The federal government is an easy target. They should have been regulating airline financial statements for years in preparation for this kind of event. However, no other jurisdiction was doing so either, putting our Canadian based airlines at risk if they were subject to one set of rules, and foreign carriers another. It’s been looked at before, and governments around the world decided “hands-off” this kind of regulation in order to keep fares competitive. Maybe this will change in the future, or maybe there will be a passenger protection fund to cover these kinds of risks that private insurance doesn’t cover.
Blame the virus? I guess, but it doesn’t care, and it won’t refund either.
If you are waiting with travel credits: No one thought this was going to last this long or be this big. And as a result, the Government is working through this with the airlines. We ask you to be patient and we will communicate as soon as we have something tangible.

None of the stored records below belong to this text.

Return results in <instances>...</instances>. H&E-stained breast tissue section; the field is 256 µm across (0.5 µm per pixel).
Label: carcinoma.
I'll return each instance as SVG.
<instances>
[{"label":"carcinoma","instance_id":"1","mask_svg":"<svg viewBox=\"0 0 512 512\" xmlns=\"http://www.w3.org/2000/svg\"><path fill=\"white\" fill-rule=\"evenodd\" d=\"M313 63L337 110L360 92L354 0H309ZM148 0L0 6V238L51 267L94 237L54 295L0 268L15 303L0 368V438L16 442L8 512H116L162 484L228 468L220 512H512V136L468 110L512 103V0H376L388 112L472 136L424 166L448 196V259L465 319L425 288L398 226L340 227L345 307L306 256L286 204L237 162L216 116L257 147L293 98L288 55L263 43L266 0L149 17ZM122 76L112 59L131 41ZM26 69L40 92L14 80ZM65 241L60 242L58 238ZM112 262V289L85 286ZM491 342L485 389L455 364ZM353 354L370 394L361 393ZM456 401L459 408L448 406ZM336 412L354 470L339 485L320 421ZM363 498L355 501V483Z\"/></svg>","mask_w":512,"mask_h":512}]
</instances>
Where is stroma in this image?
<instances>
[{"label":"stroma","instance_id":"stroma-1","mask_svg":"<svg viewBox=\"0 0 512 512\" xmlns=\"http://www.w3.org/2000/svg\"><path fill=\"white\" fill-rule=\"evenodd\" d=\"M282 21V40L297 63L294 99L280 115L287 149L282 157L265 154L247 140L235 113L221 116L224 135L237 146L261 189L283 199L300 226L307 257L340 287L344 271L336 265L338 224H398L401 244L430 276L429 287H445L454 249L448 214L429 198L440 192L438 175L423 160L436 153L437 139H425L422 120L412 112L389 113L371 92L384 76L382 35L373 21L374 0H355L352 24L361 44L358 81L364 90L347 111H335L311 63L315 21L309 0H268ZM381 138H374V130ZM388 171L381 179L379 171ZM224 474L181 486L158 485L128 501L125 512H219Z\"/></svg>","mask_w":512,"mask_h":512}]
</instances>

Meanwhile, travel has never been so flexible to book, change, cancel
At this time, Canadians are required to self-isolate for 14 days on return from another country. Calgary has a pilot project in effect offering the choice of a two-day waiting period for a negative test and a follow-up test four days later. Premier Ford of Ontario is looking for something similar. This will evolve as our testing and contact tracing capabilities expand.
Vaccines are coming – hopefully in Q1 for health care workers and vulnerable groups, and Q2 for those of us who want it or need it to travel. This is uncertain.
It doesn’t mean you can’t book travel – you just need to be aware of the deposit, final payment dates, non-refundable dates, cancellation waivers and insurance options. Things are far more complicated than they used to be. It takes us twice as long to book someone as a result.
Savvy folks are even booking cruises now for Q3 and Q4 2021, and 2022 knowing that the CDC Guidelines have been published and will be in effect. Prices will be great, and there’s nothing to lose if you book a refundable deposit fare.
And there’s always the ability for us to book your airfare and hotel separately (not as a package) at the last minute to reduce the risk of cancellation. No matter what, we will be here for you when you’re ready.